Yapılacak iş
Belirsiz alacak davasıyla ilgili Yargıtay kararını, son cümlesinden sonra gelecek şekilde sürdürün.

Okunacak metin

********************

Abaküs Yazılım
22. Hukuk Dairesi
Esas No: 2016/12761
Karar No: 2019/10429
Karar Tarihi: 13.05.2019

Yargıtay 22. Hukuk Dairesi 2016/12761 Esas 2019/10429 Karar Sayılı İlamı

22. Hukuk Dairesi         2016/12761 E.  ,  2019/10429 K.

    "İçtihat Metni"

    MAHKEMESİ :İş Mahkemesi
    DAVA TÜRÜ : ALACAK

    Taraflar arasında görülen dava sonucunda verilen kararın, temyizen incelenmesi taraf vekillerince istenilmekle, temyiz taleplerinin süresinde olduğu anlaşıldı. Dava dosyası için Tetkik Hakimi ... tarafından düzenlenen rapor dinlendikten sonra dosya incelendi, gereği konuşulup düşünüldü:

    Y A R G I T A Y K A R A R I

    Davacı İsteminin Özeti:
    Davacı, iş sözleşmesinin haklı neden olmaksızın sona erdirildiğini beyanla ihbar tazminatı ile bir kısım işçilik alacaklarının davalıdan tahsiline karar verilmesini talep etmiştir.
    Davalı Cevabının Özeti:
    Davalı vekili, davanın reddine karar verilmesini talep etmiştir.
    Mahkeme Kararının Özeti:
    Mahkemece, toplanan delillere ve bilirkişi raporuna göre, davanın kısmen kabulüne karar verilmiştir.
    Temyiz:
    Karar taraflar vekillerince temyiz edilmiştir.
    Gerekçe:
    1-Dosyadaki yazılara toplanan delillerle kararın dayandığı kanuni gerektirici sebeplere göre, tarafların aşağıdaki bentlerin kapsamı dışındaki temyiz itirazlarının reddine karar vermek gerekmiştir.
    2-Somut olayda Mahkemece belirsiz alacak davasının şartlarının oluşmadığı gerekçesi ile dava kısmi dava olarak görülerek hüküm kurulmuştur.
    Davacı taraf dava dilekçesinde kısmi dava olarak dava açtığını belirttikten sonra, yargılama sırasında 11.12.2015 tarihinde yeni bir dava dilekçesi sunarak davayı belirsiz alacak davası olarak ıslah ettiğini belirtmiştir. Davanın tam ıslahı sureti ile davanın belirsiz alacak davasına dönüştürülmesi mümkündür. Bu halde mahkemece davanın belirsiz alacak davası olarak görülmesi gerekirken yazılı gerekçe ile kısmi dava şeklinde karara bağlanması hatalı olup bozmayı gerektirmiştir. Aynı zamanda tam ıslah da göz önüne alınarak yıllık izin ve ihbar tazminatına yönelik taleplerin usulden reddi yerine esas reddi hatalı ise de sonucu itibari ile doğru olduğundan bozma sebebi yapılmamıştır.
    Yine davacı tam ıslah dilekçesinin talep sonucunda hangi alacak yönünden, ne kadar talep ettiğinin ayrı ayrı belirtilmemiştir. Bu halde mahkemece davacıya süre verilerek davacının bu yönden beyanı alındıktan sonra sonuca gidilmesi gereklidir.

********************

Gösterilen bilgiler
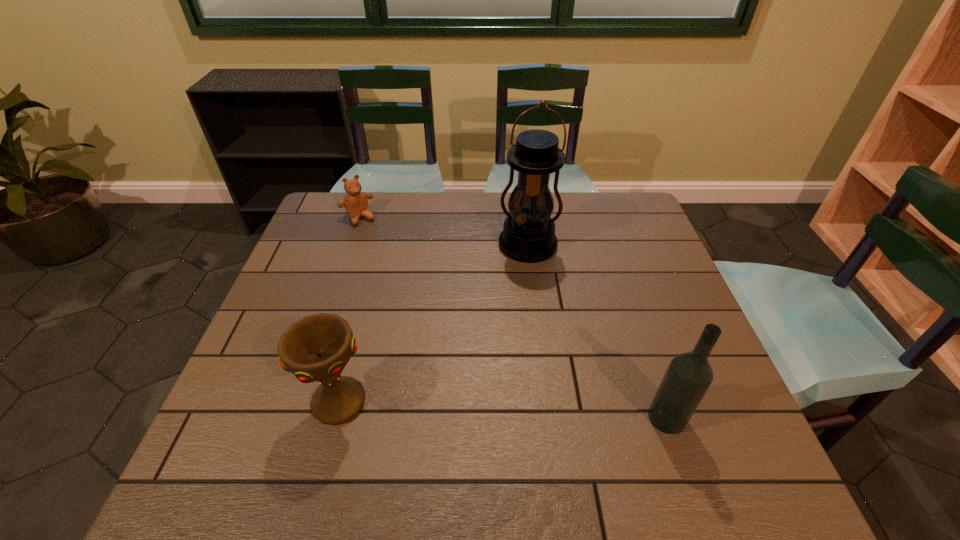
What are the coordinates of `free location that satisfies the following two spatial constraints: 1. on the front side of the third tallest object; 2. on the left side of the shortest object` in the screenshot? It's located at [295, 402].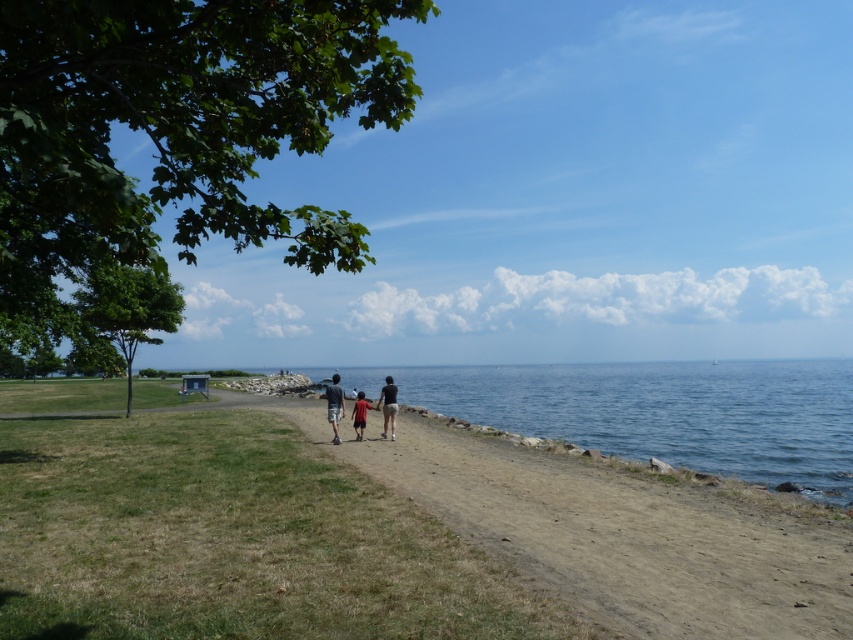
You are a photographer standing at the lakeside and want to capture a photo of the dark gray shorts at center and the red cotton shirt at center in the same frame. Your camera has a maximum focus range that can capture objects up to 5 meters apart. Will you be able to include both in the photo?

********************

Beklenen yanıt
    3-Taraflar arasında fazla mesai ücreti konusunda uyuşmazlık bulunmaktadır.
    Somut olayda Mahkemece davacının Arnavutluk ülkesinde çalıştığı dönemde davacının genel müdür olarak çalışmaya başladığı döneme kadar Arnavutluk"ta geçen çalışması yönünden davacı tanığı beyanı doğrultusunda davacının haftalık 21 saat fazla mesai yaptığı kabulü ile hüküm kurulmuştur. Hükme esas alınan tanığın davalı şirkette çalışması bulunmadığından davacının bu dönem yönünden fazla mesai yapıldığını ispatlayamadığından bu döneme ilişkin talebin reddi gerekirken yazılı şekilde hüküm kurulması hatalı olup bozmayı gerektirmiştir.
    Kabule göre de Mahkemece Türkiye"de geçen çalışma dönemi yönünden de davalı tanığının beyanı doğrultusunda hüküm kurulmasına rağmen, hesaplanan fazla mesai ücretinden yüzde 50 oranında hakkaniyet indirimi uygulanması fazla olup dosya kapsamı itibari ile uygun olmamıştır.
    4-Taraflar arasında ulusal bayram ve genel tatil ücreti konusunda uyuşmazlık bulunmaktadır.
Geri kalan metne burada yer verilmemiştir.